BEGIN SELECTED TEXT

Author :
Li, Yanjing ; Mutlu, Onur ; Gardner, Donald S. ; Mitra, Subhasish
Author_Institution :
Stanford Univ., Stanford, CA, USA
Abstract :
Concurrent autonomous self-test, or online self-test, allows a system to test itself, concurrently during normal operation, with no system downtime visible to the end-user. Online self-test is important for overcoming major reliability challenges such as early-life failures and circuit aging in future System-on-Chips (SoCs). To ensure required levels of overall reliability of SoCs, it is essential to apply online self-test to uncore components, e.g., cache controllers, DRAM controllers, and I/O controllers, in addition to processor cores. This is because uncore components can account for a significant portion of the overall logic area of a multi-core SoC. In this paper, we present an efficient online self-test technique for uncore components in SoCs. We achieve extremely high test coverage by storing high-quality test patterns in off-chip non-volatile storage. However, a simple technique that stalls the uncore-component-under-test can result in significant system performance degradation or even visible system unresponsiveness. Our new techniques overcome these challenges and enable cost-effective online self-test of uncore components through three special hardware features: 1. resource reallocation and sharing (RRS); 2. no-performance-impact testing; and, 3. smart backups. Implementation of online self-test for uncore components of the open-source OpenSPARC T2 multi-core SoC, using a combination of these three techniques, achieves high test coverage at < 1% area impact, < 1% power impact, and < 3% system-level performance impact. These results demonstrate the effectiveness and practicality of our techniques.
Keywords :
ageing; integrated circuit reliability; integrated circuit testing; system-on-chip; DRAM controllers; I/O controllers; cache controllers; circuit aging; concurrent autonomous self-test; early-life failure; high-quality test patterns; no-performance-impact testing; off-chip nonvolatile storage; online self-test; open-source OpenSPARC T2 multicore SoC; processor cores; reliability; resource reallocation; resource sharing; smart backups; system-on-chips; uncore components; Aging; Automatic testing; Built-in self-test; Circuit testing; Degradation; Logic; Random access memory; System performance; System testing; System-on-a-chip;

END SELECTED TEXT

__OBJECTIVE__:
Answer these questions from the abstract on online self-test above:
1. At which institution are the authors based?
2. Where are the high-quality test patterns stored?
3. What area impact does the OpenSPARC T2 implementation achieve?
The material after this point has no connection to the abstract on online self-test.

BEGIN SUPPLIED MATERIAL

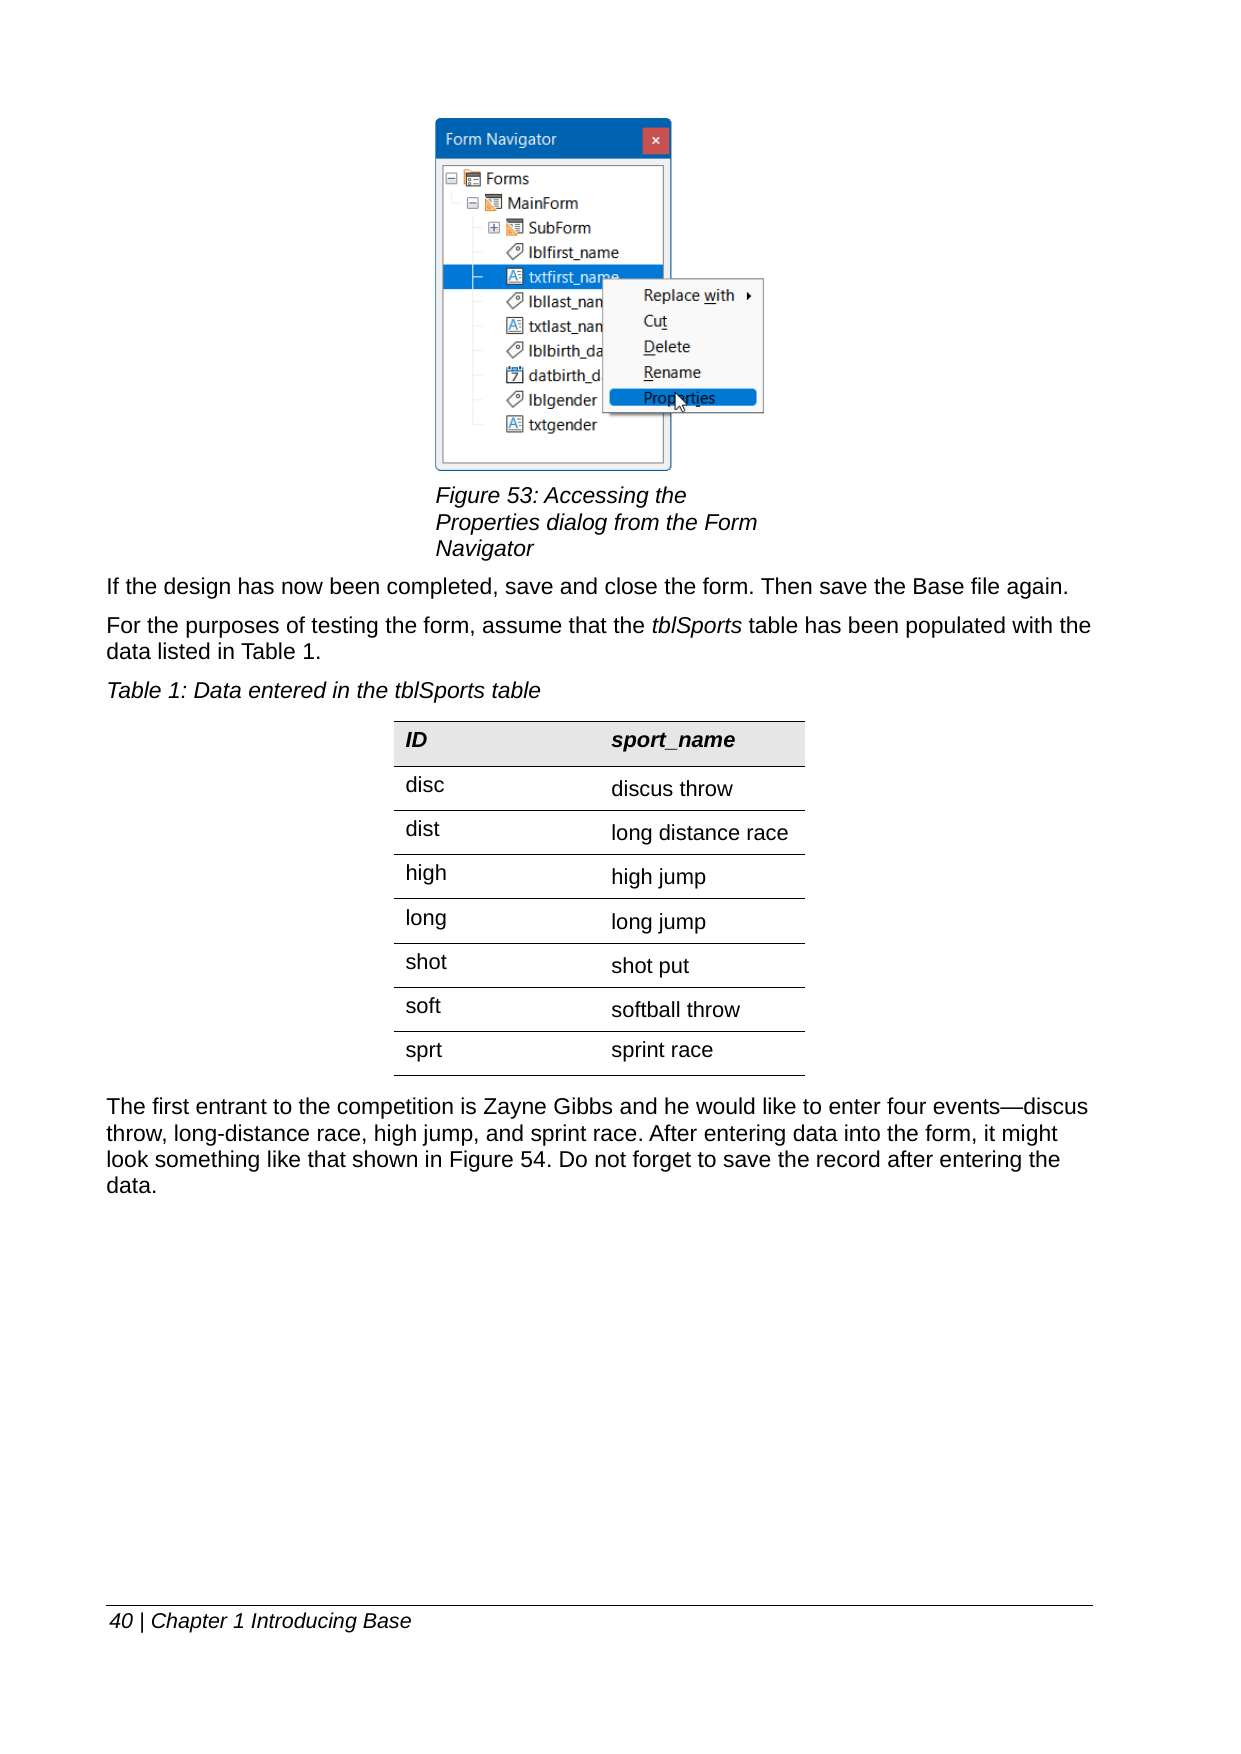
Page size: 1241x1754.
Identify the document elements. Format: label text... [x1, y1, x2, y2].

END SUPPLIED MATERIAL

__RESULT__:
1. Stanford Univ., Stanford, CA, USA.
2. In off-chip non-volatile storage.
3. Less than 1%.